ENTRIES SHOWN:
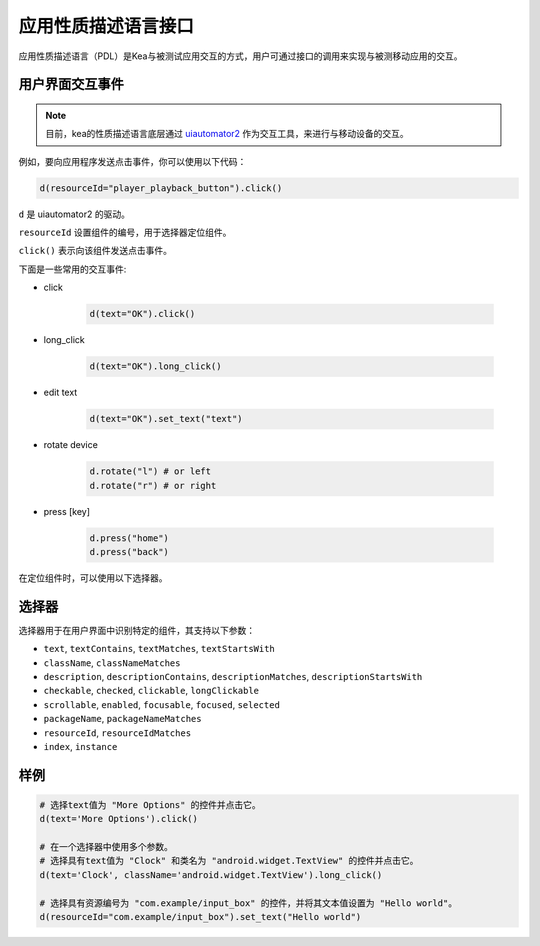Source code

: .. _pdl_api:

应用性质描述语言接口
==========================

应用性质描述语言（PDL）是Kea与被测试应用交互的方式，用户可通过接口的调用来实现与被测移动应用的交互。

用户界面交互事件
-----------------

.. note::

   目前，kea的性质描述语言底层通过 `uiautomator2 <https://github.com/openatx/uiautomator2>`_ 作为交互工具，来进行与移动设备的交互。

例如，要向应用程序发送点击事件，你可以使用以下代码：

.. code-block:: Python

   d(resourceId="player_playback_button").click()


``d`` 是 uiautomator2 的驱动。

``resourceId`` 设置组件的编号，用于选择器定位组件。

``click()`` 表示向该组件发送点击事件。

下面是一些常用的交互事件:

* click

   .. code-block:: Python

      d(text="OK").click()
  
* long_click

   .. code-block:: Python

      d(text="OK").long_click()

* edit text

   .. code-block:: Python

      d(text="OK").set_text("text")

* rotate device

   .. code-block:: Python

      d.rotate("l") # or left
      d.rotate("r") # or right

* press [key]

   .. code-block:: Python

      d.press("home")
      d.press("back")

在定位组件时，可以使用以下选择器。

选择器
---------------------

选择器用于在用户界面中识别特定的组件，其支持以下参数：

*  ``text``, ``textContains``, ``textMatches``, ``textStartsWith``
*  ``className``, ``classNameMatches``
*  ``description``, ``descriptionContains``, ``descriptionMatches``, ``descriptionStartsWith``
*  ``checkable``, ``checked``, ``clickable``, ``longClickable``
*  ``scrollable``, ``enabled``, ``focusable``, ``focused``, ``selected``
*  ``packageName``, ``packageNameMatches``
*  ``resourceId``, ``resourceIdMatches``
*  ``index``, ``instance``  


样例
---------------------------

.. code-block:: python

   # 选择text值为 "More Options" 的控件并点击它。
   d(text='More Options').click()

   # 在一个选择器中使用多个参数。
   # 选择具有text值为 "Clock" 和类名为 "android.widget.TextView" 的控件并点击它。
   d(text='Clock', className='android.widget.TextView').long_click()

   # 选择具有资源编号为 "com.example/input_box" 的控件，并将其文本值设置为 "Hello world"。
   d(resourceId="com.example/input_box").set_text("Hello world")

WHAT TO PRODUCE: Please copy every line of the data that carries the string "Options".

FINISHED TASK:
   # 选择text值为 "More Options" 的控件并点击它。
   d(text='More Options').click()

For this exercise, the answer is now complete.